Integrated energy systems are crucial technologies that promote the shift to sustainable energy and enhance energy efficiency. Recovering low-grade industrial waste heat to power an integrated energy system enhances its total energy efficiency, making it the optimal way to optimize the energy structure. This study has developed a novel integrated energy system planning framework for industrial waste heat recovery and utilization, drawing on exergy theory. Addresses a missing aspect in the analysis of exergy network characteristics within integrated energy system planning contexts. We have developed a more detailed planning scheme by analyzing the flow and conversion of exergy in electricity and heat networks. An in-depth examination of exergy conversion and transfer processes in integrated energy systems. The simulation results demonstrate that IES planning based on exergy theory can reduce the total exergy loss of IES to achieve energy saving compared to the energy point of view.
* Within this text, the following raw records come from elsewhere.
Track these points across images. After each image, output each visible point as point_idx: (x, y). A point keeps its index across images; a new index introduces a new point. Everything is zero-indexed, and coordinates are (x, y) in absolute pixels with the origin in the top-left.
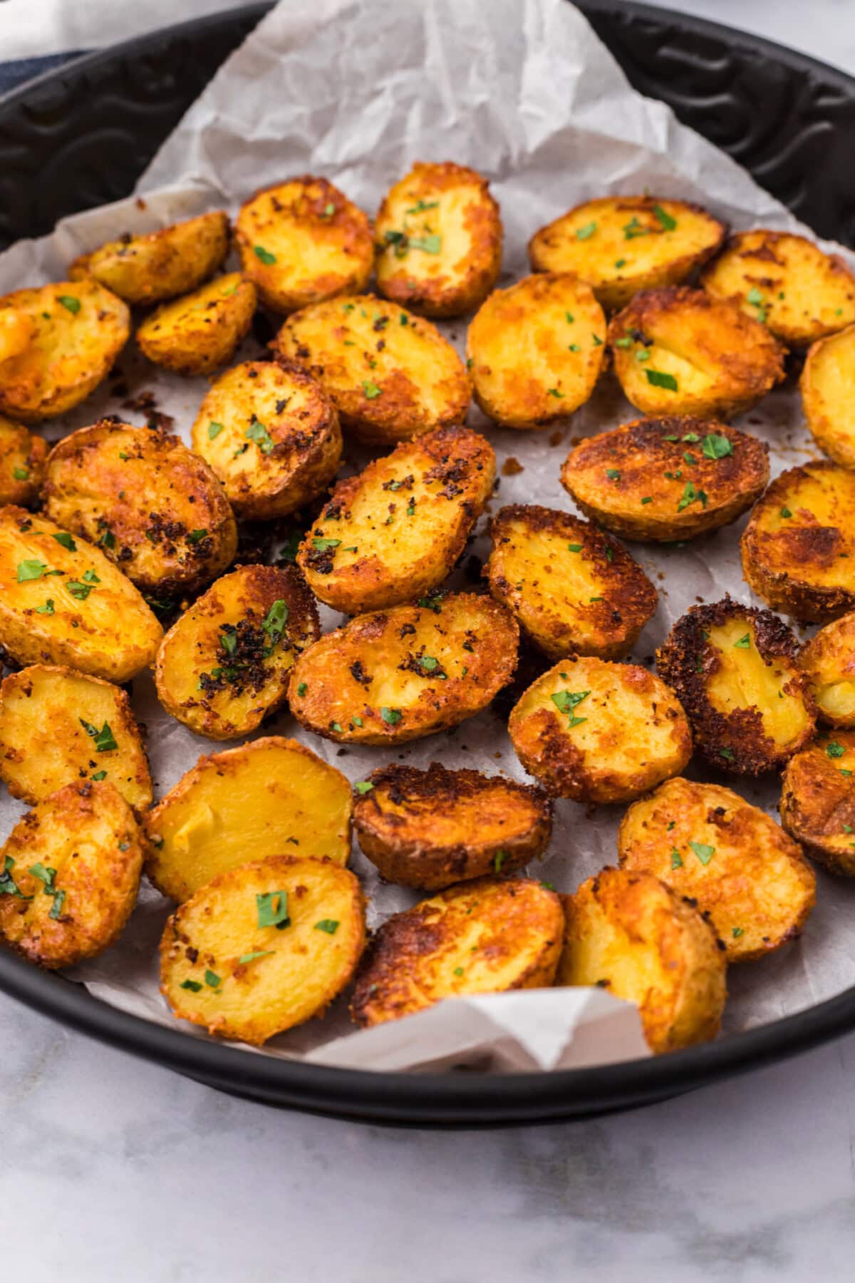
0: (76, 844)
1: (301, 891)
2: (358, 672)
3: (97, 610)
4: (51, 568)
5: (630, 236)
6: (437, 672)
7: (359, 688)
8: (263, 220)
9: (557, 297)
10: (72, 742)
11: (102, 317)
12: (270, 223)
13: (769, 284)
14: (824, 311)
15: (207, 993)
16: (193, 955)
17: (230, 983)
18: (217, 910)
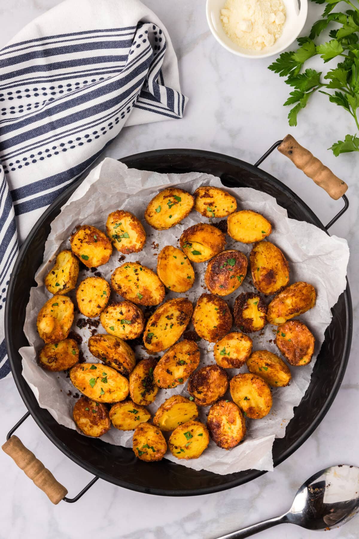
0: (147, 437)
1: (192, 431)
2: (168, 372)
3: (111, 384)
4: (95, 377)
5: (170, 207)
6: (184, 363)
7: (170, 375)
8: (79, 246)
9: (169, 255)
10: (129, 416)
11: (64, 302)
12: (81, 246)
13: (211, 204)
14: (228, 207)
15: (182, 453)
16: (176, 448)
17: (185, 450)
18: (177, 438)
Moreover, compared to a planning scheme that does not incorporate industrial waste heat, this study has successfully reduced the system’s total energy loss by 27.3% and decreased total operating costs by 20.6%. Consequently, the energy-saving objective has been efficiently accomplished, resulting in significant economic and environmental benefits.

Keywords

• Conversion and transfer process
• exergy
• energy efficiency
• integrated energy system
• industrial waste heat
• multi-energy coupling